Troubleshooting performance problems and errors is more difficult because of the increased number of components and layers in the system.

Databases in a Client/Server Architecture

Client/server technologies have changed the look and architecture of application systems in two ways. Not only has the supporting hardware architecture undergone substantial changes, but there have also been significant changes in the approach to designing the application logic of the system.

Prior to the advent of client/server technology, most Oracle applications ran on a single node. Typically, a character-based SQL*Forms application would access a database instance on the same machine with the application and the RDBMS competing for the same CPU and memory resources. Not only was the system responsible for supporting all the database processing, but it was also responsible for executing the application logic. In addition, the system was burdened with all the I/O processing for each terminal on the system; each keystroke and display attribute was controlled by the same processor that processed database requests and application logic.

Client/server systems change this architecture considerably by splitting all of the interface management and much of the application processing from the host system processor and distributing it to the client processor.

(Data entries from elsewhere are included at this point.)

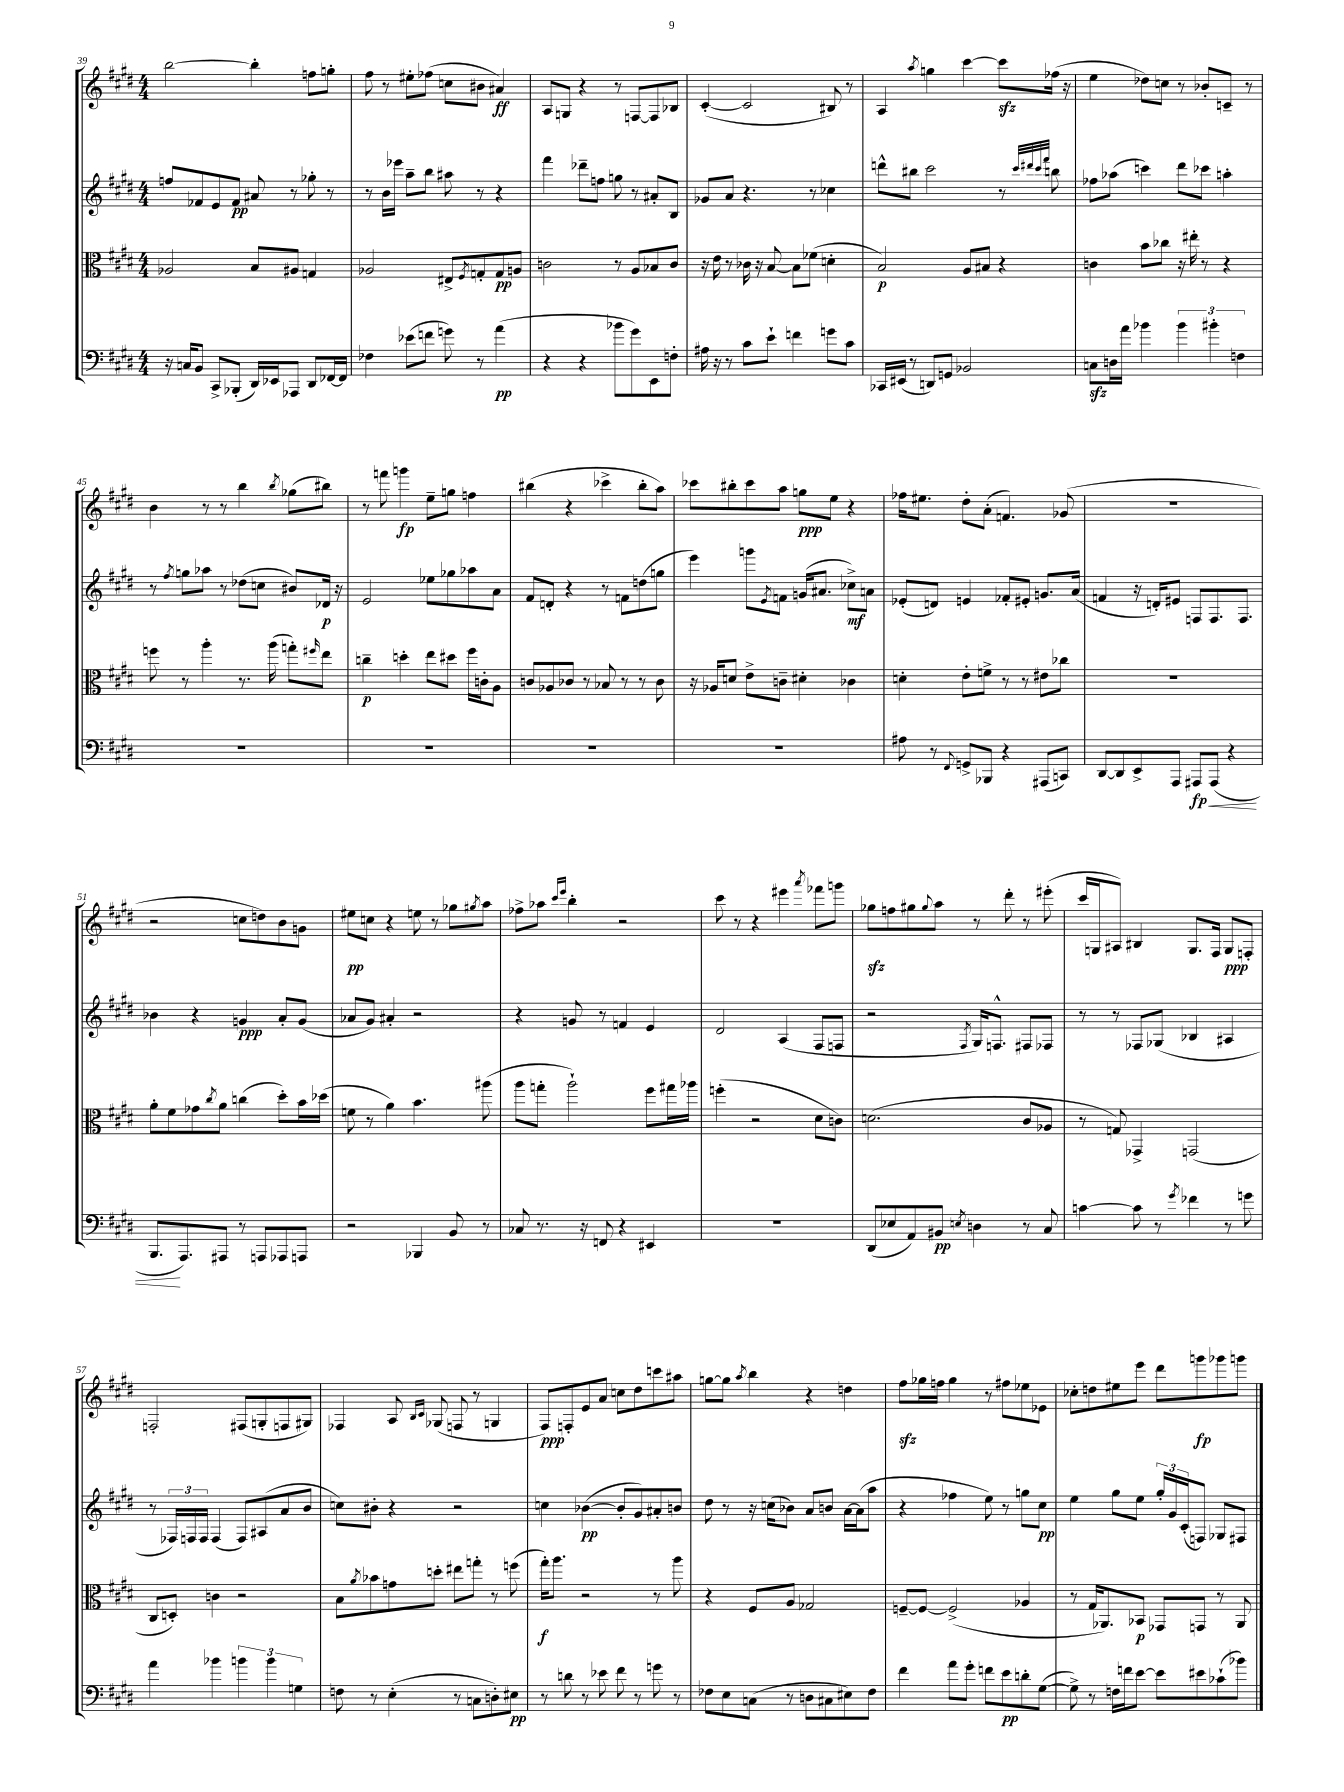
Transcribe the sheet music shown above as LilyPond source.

<<
\new StaffGroup <<
\new Staff = "s0" {
    \clef treble \key e \major \numericTimeSignature \time 4/4
    b''2~ b''4-. f''8 g''8-. |
    fis''8 r8 eis''8-. fes''8( c''8 bis'8 ais'4\ff) |
    a8 g8 r4 r8 f8~ f8 bes8 |
    cis'4~-.( cis'2 bis8) r8 |
    a4 \acciaccatura { a''8 } g''4 cis'''4~ cis'''8\sfz fes''16( r16 |
    e''4 des''8) c''8 r8 bes'8-. c'8-- r8 |
    b'4 r8 r8 b''4 \acciaccatura { b''8 } ges''8( bis''8) |
    r8 f'''8 g'''4\fp e''8-- g''8 f''4 |
    bis''4( r4 ces'''4-> bis''8-. a''8) |
    ces'''8 bis''8-. ces'''8 a''8 g''8\ppp e''8 r4 |
    fes''16 eis''8. dis''8-. a'8-.( f'4.) ges'8( |
    R1 |
    r2 c''8 d''8) b'8 g'8 |
    eis''8\pp c''8 r4 e''8 r8 ges''8 \acciaccatura { gis''8 } a''8 |
    fes''8-> aes''8 \grace { cis'''16 e'''16 } b''4-. r2 |
    cis'''8 r8 r4 eis'''4 \acciaccatura { a'''8 } fes'''8 g'''8 |
    ges''8\sfz f''8 gis''8 \appoggiatura { gis''8 } a''8 r8 dis'''8-. r8 eis'''8-.( |
    cis'''16 g16 ais8) bis4 g8. fis16 g8\ppp f8-. |
    f2-. fis8( g8-. f8 gis8) |
    fes4 a8 \grace { b16 cis'16 } ges8( f8 r8 g4 |
    fis8\ppp) f8-. e'8 a'8 c''8 dis''8 c'''8 ais''8 |
    g''8~ g''8 \acciaccatura { a''8 } b''4 r4 d''4 |
    fis''8\sfz ges''16 f''16 ges''4 r8 fis''8 ees''8 ees'8 |
    ces''8-. d''8 eis''8 e'''8 dis'''8 g'''8\fp ges'''8 g'''8 \bar "|." |
}
\new Staff = "s1" {
    \clef treble \key e \major \numericTimeSignature \time 4/4
    f''8 fes'8 e'8 fes'8\pp ais'8 r8 ges''8-. r8 |
    r8 b'16 ees'''16 a''8-- b''8 ais''8 r8 r4 |
    fis'''4 des'''8-- f''8 g''8 r8 ais'8-. b8 |
    ges'8 a'8 r4. r8 ces''4 |
    d'''8-^ bis''8 cis'''2 r8 \grace { cis'''32 dis'''32 cis'''32 fis'''32 } b''8 |
    fes''8 aes''8( c'''4) dis'''8 ces'''8 a''4-. |
    r8 \acciaccatura { fis''8 } g''8 aes''8 r8 des''8( c''8 bis'8) des'16\p r16 |
    e'2 ees''8 ges''8 aes''8 a'8 |
    fis'8 d'8-. r4 r8 f'8 d''8( g''8 |
    e'''4) g'''8 \acciaccatura { e'8 } f'8 g'16( ais'8. ces''8->\mf) a'8 |
    ees'8-.( d'8) e'4 fes'8-. eis'8-. g'8. a'16( |
    f'4 r16 d'16-.) eis'8 f8 f8. f8. |
    bes'4 r4 g'4\ppp a'8-. g'8( |
    aes'8 gis'8) ais'4-. r2 |
    r4 g'8 r8 f'4 e'4 |
    dis'2 a4( fis8 f8 |
    r2 \acciaccatura { fis8 } gis16) f8.-^ fis8 fes8 |
    r8 r8 fes8 ges8( bes4 ais4 |
    r8 \tuplet 3/2 { fes16) f16 f16 } f4( f8) ais8( a'8 b'8 |
    c''8) bis'8-. r4 r2 |
    c''4 bes'4~\pp( bes'8-. gis'8) ais'8-. b'8 |
    dis''8 r8 r16 c''16( bes'8) a'8 b'8 a'16~ a'16( a''8 |
    r4 fes''4 e''8) r8 g''8 cis''8\pp |
    e''4 gis''8 e''8 \tuplet 3/2 { gis''16-. gis'16 cis'16-.( } f8) ges8 fis8 \bar "|." |
}
\new Staff = "s2" {
    \clef alto \key e \major \numericTimeSignature \time 4/4
    aes2 b8 ais8 g4 |
    aes2 eis8-> \acciaccatura { fis8 } g8-. g8\pp a8 |
    c'2 r8 a8 bes8 c'8 |
    r16 e'16 r8 ces'16 r16 b8~ b8 fes'8( d'4-. |
    b2\p) a8 bis8 r4 |
    c'4 b'8 ces''8 r16 eis''16-. r8 r4 |
    f''8 r8 a''4-. r8. a''16( g''8-.) \grace { fis''16 } e''8 |
    c''4--\p d''4-. e''8 dis''8 fis''16 c'16-. a8 |
    c'8 aes8 ces'8 r8 bes8 r8 r8 ces'8 |
    r16 aes16 d'8 e'8-> c'8-- dis'4-. ces'4 |
    d'4-. e'8-. f'8-> r8 r8 eis'8 ces''8 |
    R1 |
    a'8-. fis'8 ges'8 \acciaccatura { cis''8 } a'8 c''4( dis''8-.) b'16 des''16( |
    f'8 r8 a'4) b'4. ais''8( |
    a''8 g''8-. a''2-!) fis''8 gis''16 aes''16 |
    f''4-.( r2 dis'8 c'8) |
    d'2.( cis'8 aes8 |
    r8 g8) ges,4-> g,2( |
    cis8 d8-.) c'4 r2 |
    b8 \acciaccatura { a'8 } bes'8 g'8 d''8-. eis''8 g''8-. r8 f''8( |
    gis''16-.\f) a''8. r2 r8 a''8 |
    r4 fis8 a8 ges2 |
    f8~-- f8~ f2->( aes4 |
    r8 gis16 aes,8.) bes,8\p ges,8 g,8 r8 aes,8 \bar "|." |
}
\new Staff = "s3" {
    \clef bass \key e \major \numericTimeSignature \time 4/4
    r16 c16 b,8 cis,8-> bes,,8-.( dis,16) ees,16 aes,,8 dis,8 fes,16~ fes,16 |
    fes4 ees'8( f'8 g'8) r8 a'4\pp( |
    r4 r4 bes'8 gis'8) e,8 f8-. |
    ais16 r16 r8 cis'8 e'8-! f'4 g'8 cis'8 |
    ces,16 eis,16( r8 d,8) g,8 bes,2 |
    c8\sfz d16 a'16 bes'4 \tuplet 3/2 { bes'4 bis'4-. f4 } |
    R1 |
    R1 |
    R1 |
    R1 |
    ais8 r8 \appoggiatura { fis,8 } g,8-> bes,,8 r4 ais,,8( c,8) |
    dis,8~ dis,8 e,8-> a,,8 ais,,8\fp\< ais,,8( r4 |
    b,,8.\! a,,8.) ais,,8 r8 a,,8 aes,,8 a,,8 |
    r2 bes,,4 b,8 r8 |
    ces8 r8. r16 f,8 r4 eis,4 |
    R1 |
    dis,8( ees8 a,8) bis,8\pp \acciaccatura { e8 } d4 r8 cis8 |
    c'4~ c'8 r8 \acciaccatura { gis'8 } fes'4 r8 g'8 |
    a'4 bes'4 \tuplet 3/2 { b'4 b'4 g4 } |
    f8 r8 e4-.( r8 c8 d8-.) eis8\pp |
    r8 d'8 r8 ees'8 fis'8 r8 g'8 r8 |
    fes8 e8 c8( r8 d8 cis8 eis8) fes8 |
    fis'4 a'8 gis'8-. f'8 e'8\pp d'8-. gis8~( |
    gis8->) r8 f16 f'16 e'8~ e'8 eis'8 ces'8-!( bes'8) \bar "|." |
}
>>
>>
\layout { \context { \Score currentBarNumber = #39 } }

Combined with the advances in hardware infrastructure, the increased capabilities of RDBMS servers have also contributed to changes in the application architecture. Prior to the release of Oracle7, Oracle's RDBMS was less sophisticated in its capability to support the processing logic necessary to maintain the integrity of data in the database. For example, primary and foreign key checking and enforcement was performed by the application. As a result, the database was highly reliant on application code for enforcement of business rules and integrity, making application code bulkier and more complex. Figure 2.1 illustrates the differences between traditional host-based applications and client/server applications. Client/server database applications can take advantage of the Oracle7 server features for implementation of some of the application logic.